Maquetes
da realidade
Palavras ao Vento (Written on the Wind, 1956) e Almas
Maculadas (The
Tarnished Angels, 1958) são dois melodramas
do período áureo de Douglas Sirk, os anos
iluminados compreendidos entre Magnificent Obsession
(1954) e Imitation of Life (1959). São filmes
cujos personagens estão
enredados em maquetes sociais e vitais; o mundo representado
por sua miniatura crítica. O mundo
de plástico, de um lado, é a materialização
da vontade de vida dos personagens – logo, poderíamos
imaginá-lo fabricado, reversível. Mas,
do outro lado, é esse mundo
mesmo que escapa.
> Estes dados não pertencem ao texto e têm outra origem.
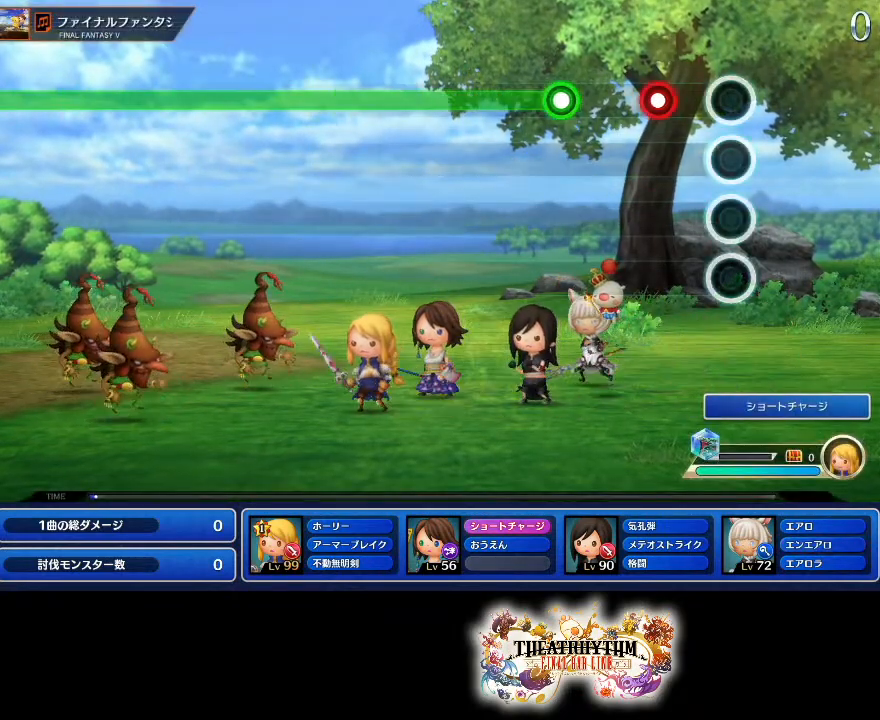
Gameplay with a controller (PlayStation layout); each line is a JSON object with the inputs held at the frame after it. "events" lists button and stick changes between this image and that frame as [ms after this image, input, new state], when the widget could be followed in between. Not read: L1 L3 R1 R3.
{"buttons": ["L2"], "left_stick": "center", "right_stick": "center", "events": [[184, "L2", "down"], [317, "L2", "up"], [401, "L2", "down"]]}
Sirk encontra uma resistência
superior, uma situação do destino irreconciliável.
Em Palavras
ao Vento, o epicentro dramático é a mansão
da família
Hadley, composta por Kyle (Robert Stack), o filho alcoólatra
e excêntrico, Marylee (Dorothy Malone), a jovem
ninfomaníaca, e Jasper (Robert Keith), o pai milionário
dono de uma empresa de petróleo. O filme aborda a
transmissão familiar de um ponto de vista
aterrorizante. Os filhos dão seqüência,
para desgosto do pai, a uma cadeia de ovelhas negras
começada antes pelo tio John, conforme Kyle conta
a Lucy (Lauren Bacall) no passeio de avião em que
tenta seduzi-la a fazer parte da família. Lucy é a
nova secretária
da empresa, por quem Kyle se apaixona de imediato.
Ela
é convidada, embora ainda não saiba, a completar a
curva trágica do filme, que, já esboçada desde sempre,
sentia ainda a falta de uma peça. Com Lucy, a curva
se fecha. A família Hadley
possui uma espécie de campo magnético. Esse
campo, essa força centrípeta
é, em certa medida, a área de atuação do dinheiro,
que persuade, convence, protege, domina, magnetiza,
corrói. Rock Hudson, nesse filme, assim como
em Almas
Maculadas, tem uma participação
mais discreta, até secundária em alguns aspectos.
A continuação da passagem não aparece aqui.